For once, I am going to make good on a future-blog promise and tell you all about the dweeb we are here with. He has a lot of names, actually. Dweeb, Poindexter, Imp, and Alfred E. Newman. I wasn't aware of this fact, but apparently Alfred E. Newman is the name of the character on the front of MAD Magazine. This kid looks EXACTLY like him; I'm so not even kidding. Buckteeth, big ears, and stupid butt-cut hairdo. Normally I wouldn't make fun of someone for the way they look, but after two weeks, this kid is on my last fucking nerve. And you all know what a nice guy I am. Right? ... Right? Fuck you.
Everything I describe is probably going to sound really petty, but it's just one of those things where it wears on you and wears on you until he can do no right. I find myself disagreeing what whatever he says, just for the sake of disagreeing. So far on this trip, we have been doing a lot of drinking. I mean a lot of drinking, and yet, I have only been drunk once (Friday night). They just have a wealth of great beers and we've been stopping into a pub to enjoy a beer or two with Paul the Englishman. We knew we were in trouble the first night when Poindexter ordered water at the bar. "I'm not much of a drinker." He stared as us the entire time we were there until he finally excused himself early. He does that every night now, always in bed by 8. What a waste of a vacation. "Fancy that," Paul said, "Not even being able to enjoy one beer when he's in a pub."
※
## Set tasks
a. In the travel blog post about the companion nicknamed Poindexter, what did he order at the bar on the first night?
b. Write the next part of the travel blog post about the companion nicknamed Poindexter, starting after Paul's remark.

## Information supplied
※
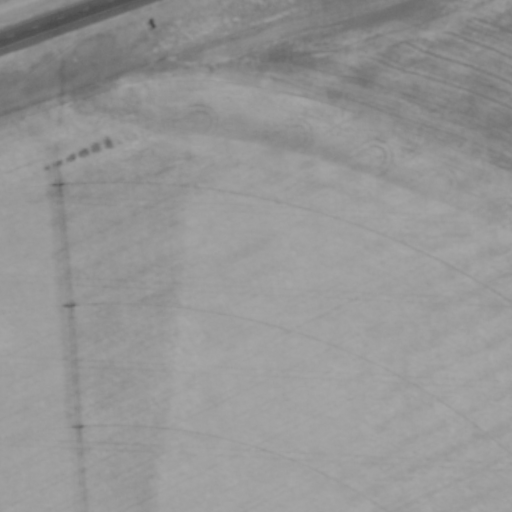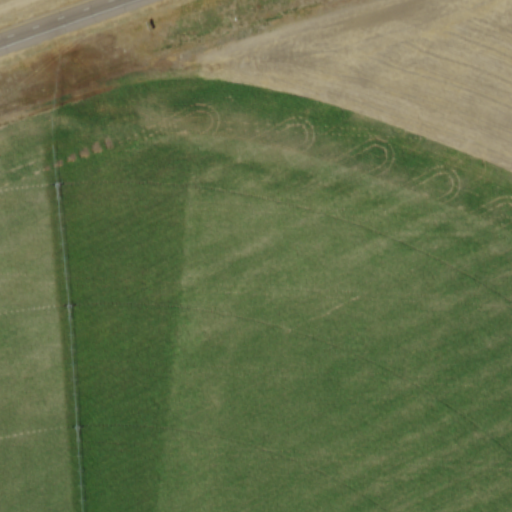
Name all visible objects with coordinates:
road: (59, 21)
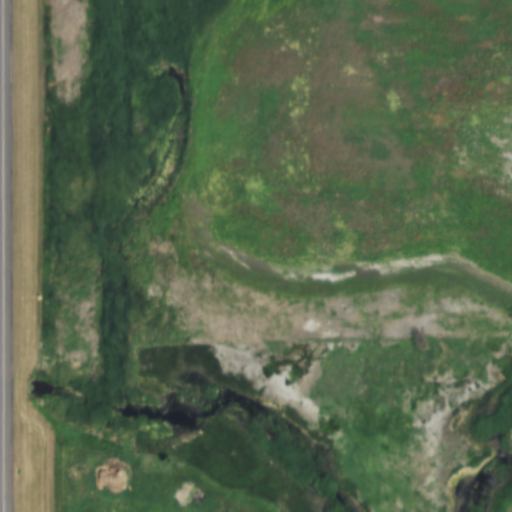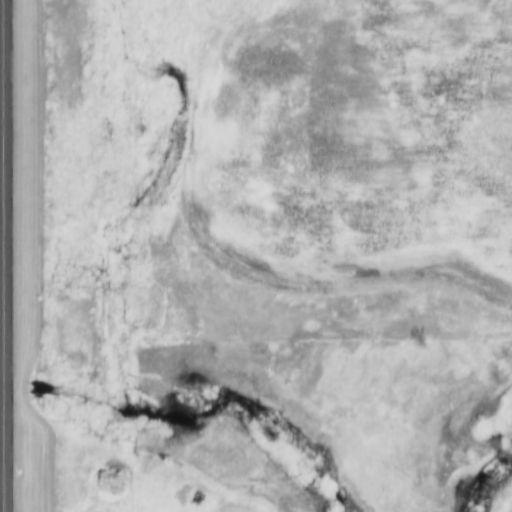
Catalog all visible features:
road: (9, 256)
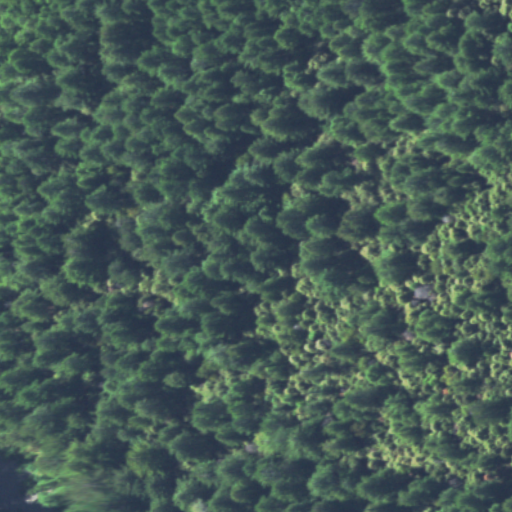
※
## Answers to the exercises
a. Water.

b.
We've made sure everyone here knows he's not a typical American. "He's not a typical anything," seems to be the common response. So he don't drink, he don't smoke, and he goes to bed early every night. Aight, whatever. He'd also never played pool before in his life. Now I'm no pool shark. Being as I grew up with a table maybe I should be, but I still warn people before I play them that I am "no good." So when he warned us he was "no good" I thought he meant he would miss some of the long shots, or suck at banking, or not really know how to use English on the cue ball. HA! If he knew HOW TO USE THE CUE BALL. This fool steps up to the table, grabs the cue stick about halfway down the shaft leaving a huge dead weight behind him he can barely control and takes aim at the 12 ball. Unfathomable. No matter how bad you are, you should at least know to hit the white ball.
Aight, whatev. Maybe biljards aren't his thing. So we play darts another night. Kid has never thrown a dart in his life nor does he have any concept of how to play. Incidentally, I am pretty good at darts now after playing almost every night with Keith and Paul. The other night we were at our favorite little bar here and this guy came in and asked if maybe he could play with us on teams. Sure, what the hell. This dude ends up being ranked like #8 in all of Scandinavia. It was the most incredible thing I've ever seen. We were playing cricket and he would close out like 3 numbers each turn. The guy could tell you where his dart was gonna go and it would go there. I can tell you which quadrant of the board I'll land in, not much more. Keith and Paul headed back to the hotel but I wanted to play more darts so I stayed out late learning from this guy. I improved my game like 100 fold. I was nailing 1 or 2 triple 20's every throw. It was fun.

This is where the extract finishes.